結果として手ひどく敗れたカルコーマは以降、ノラに付き従っている。
「まあいいじゃない。儂はてっきり、オマエさんが死んだものと思っておったよ。後に生きていると噂に聞いた時はそりゃもう驚いての、心臓が止まってしもうたわい」
「ジジイの心臓は初めから止まっているだろうが」
面倒そうにカルコーマが呟く。
事実、キトロミノスという怪人は特殊な秘術によって自らの鼓動を極端に遅くし、代謝を落としていた。
その結果として異様な長寿を得ていると噂されており、一説には年齢が既に三百を超えていると言う者もあった。
「ヒ、ヒ、ヒ……。そんなことよりカルコーマよ、儂の元へ戻ってこい。本国でオマエの力が必要になる」
強すぎて試合が組まれなくなったカルコーマを拳奴から引き上げるとき、キトロミノスはやはりカルコーマの力が必要だと言った。
カルコーマは飯が食えれば何でもいいと、当時は一も二もなく応じたものだが、ふと違和感に突き当たる。
「本国って、誰と戦うんだ?」
キトロミノスが仕える組織は強大である。
この迷宮都市までくればそれほど影響も感じないが、本国では誰もが組織のことを無視できずに生活していた。
どこに構成員がいるか知れず、しかも圧倒的な兵力や無数の暗殺者、それに経済を握っている。突き詰めれば王侯貴族であっても組織を無視した行動はとれずにいた。
もちろん、奴隷階級である拳奴だって例外ではない。
というか、そもそも拳闘興行の主催者は組織か、組織に金を包んだ連中だったし、組織に目を着けられれば不利益を被るのは間違いないので、多くの者はそもそも組織と関係を持たなかった。
カルコーマ自身はそのような要求や理不尽な暴力を実力で排除し、その都度黙らせてきたのであるが、それだって多少の面倒は感じていた。
そんな組織に、しかも本国で誰が歯向かうというのか。
「組織で内紛が起こっておるのよ。首領を含めた旧来からの支配者たちに一部の跳ねっ返りがな、反旗を翻したのさ」
組織が割れたと聞いてもカルコーマに驚きはない。そりゃどの様に規律を建てたところで犯罪組織なのだ。肥えてきて、なおかつ外敵が少なくなれば内紛も始まるだろう。
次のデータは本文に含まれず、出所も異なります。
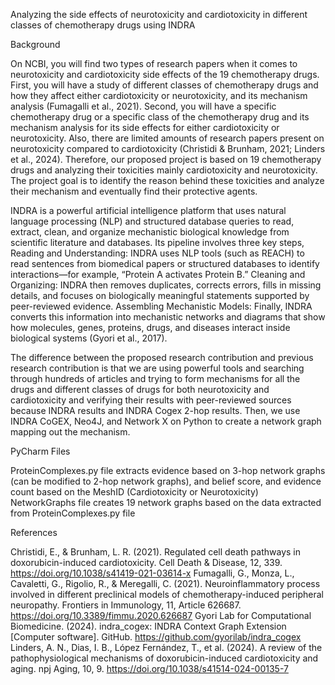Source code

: Analyzing the side effects of neurotoxicity and cardiotoxicity in different classes of chemotherapy drugs using INDRA

Background

On NCBI, you will find two types of research papers when it comes to neurotoxicity and cardiotoxicity side effects of the 19 chemotherapy drugs. First, you will have a study of different classes of chemotherapy drugs and how they affect either cardiotoxicity or neurotoxicity, and its mechanism analysis (Fumagalli et al., 2021). Second, you will have a specific chemotherapy drug or a specific class of the chemotherapy drug and its mechanism analysis for its side effects for either cardiotoxicity or neurotoxicity. Also, there are limited amounts of research papers present on neurotoxicity compared to cardiotoxicity (Christidi & Brunham, 2021; Linders et al., 2024). Therefore, our proposed project is based on 19 chemotherapy drugs and analyzing their toxicities mainly cardiotoxicity and neurotoxicity. The project goal is to identify the reason behind these toxicities and analyze their mechanism and eventually find their protective agents. 

INDRA is a powerful artificial intelligence platform that uses natural language processing (NLP) and structured database queries to read, extract, clean, and organize mechanistic biological knowledge from scientific literature and databases. Its pipeline involves three key steps, Reading and Understanding: INDRA uses NLP tools (such as REACH) to read sentences from biomedical papers or structured databases to identify interactions—for example, “Protein A activates Protein B.” Cleaning and Organizing: INDRA then removes duplicates, corrects errors, fills in missing details, and focuses on biologically meaningful statements supported by peer-reviewed evidence. Assembling Mechanistic Models: Finally, INDRA converts this information into mechanistic networks and diagrams that show how molecules, genes, proteins, drugs, and diseases interact inside biological systems (Gyori et al., 2017).


The difference between the proposed research contribution and previous research contribution is that we are using powerful tools and searching through hundreds of articles and trying to form mechanisms for all the drugs and different classes of drugs for both neurotoxicity and cardiotoxicity and verifying their results with peer-reviewed sources because INDRA results and INDRA Cogex 2-hop results. Then, we use INDRA CoGEX, Neo4J, and Network X on Python to create a network graph mapping out the mechanism. 



PyCharm Files

ProteinComplexes.py file extracts evidence based on 3-hop network graphs (can be modified to 2-hop network graphs), and belief score, and evidence count based on the MeshID (Cardiotoxicity or Neurotoxicity)
NetworkGraphs file creates 19 network graphs based on the data extracted from ProteinComplexes.py file




References

Christidi, E., & Brunham, L. R. (2021). Regulated cell death pathways in doxorubicin-induced cardiotoxicity. Cell Death & Disease, 12, 339. https://doi.org/10.1038/s41419-021-03614-x
Fumagalli, G., Monza, L., Cavaletti, G., Rigolio, R., & Meregalli, C. (2021). Neuroinflammatory process involved in different preclinical models of chemotherapy-induced peripheral neuropathy. Frontiers in Immunology, 11, Article 626687. https://doi.org/10.3389/fimmu.2020.626687
Gyori Lab for Computational Biomedicine. (2024). indra_cogex: INDRA Context Graph Extension [Computer software]. GitHub. https://github.com/gyorilab/indra_cogex
Linders, A. N., Dias, I. B., López Fernández, T., et al. (2024). A review of the pathophysiological mechanisms of doxorubicin-induced cardiotoxicity and aging. npj Aging, 10, 9. https://doi.org/10.1038/s41514-024-00135-7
「それで、反乱者狩りのお鉢がアンタに降りて来たわけか。ネズミ狩りに興味はねえな」
カルコーマは肩を竦める。
「阿保、誰が反乱者を狩ると言ったね。儂は跳ねっ返りの方に着くのよ」
乾いたヘドロがヒビ割れるようにキトロミノスの表情が歪んだ。
水分を感じられない肌にあって、そこだけが強烈に生命力を主張する瞳が爛々と輝く。
ということは三百年を超えて生きるこの怪人は今から国を凌駕するといわれる巨大組織に戦いを挑むのだ。
それなら、手堅い戦力を集めたくなる気持ちもわかる。むしろ、いくら人手があっても足りないだろう。まして、組織を切り崩して自陣営に引き込んでいったとして、そうして得られる人材は順法意識の極端に薄い犯罪者の、それも裏切り者だ。
信頼や信用など最も縁遠い人種である。下手をすれば味方を増やすだけ、無用な混乱を招き入れるだろう。
「そりゃ、楽しそうだな。しかし、残念ながら同行は出来ない。俺も忙しいんだ」
そういうカルコーマの言葉を受けて、キトロミノスは首を傾げた。
「はて、儂の知るカルコーマならこれで納得してくれると思ったがの。なんせ、オマエの力を存分に振るえる場所と、飯と、女と、薬が手に入るんじゃ。要らんのか、薬?」
キトロミノスが懐から出した小瓶を見てカルコーマは笑いをかみ殺した。
小瓶に封じられた白い粉はかつて耽溺した麻薬である。
全能感と巨大な快楽をもたらし、それを服用している間、カルコーマは世界を一呑みに出来る気さえしていた。
が、今となってはそれを見ても心はピクリとも動かない。
それに、長く求め、与えられなかった力の使いどころも、美食も、美女も全てが響かない。
そこにノラがいないのだから、カルコーマにとっては当然であった。
「要らんなあ。オマエはつまんねえんだよ。アンタも仕事柄、一物で大勢の女を泣かせてきたんだろうが、うちの大将は別格だ。腰の長いのでガツンと突かれてみなよ。頭ん中真っ白になって、他の事なんざなにも考えられなくなるぜ」
恋に焦がれる少女だって、ここまで一人のことを想いはしない。
この想いを共有しているのはおそらく自分と小雨、そうしてガルダの三人だ。
カルコーマは理解できないで戸惑う怪人の戸惑いぶりを見て、静かに笑った。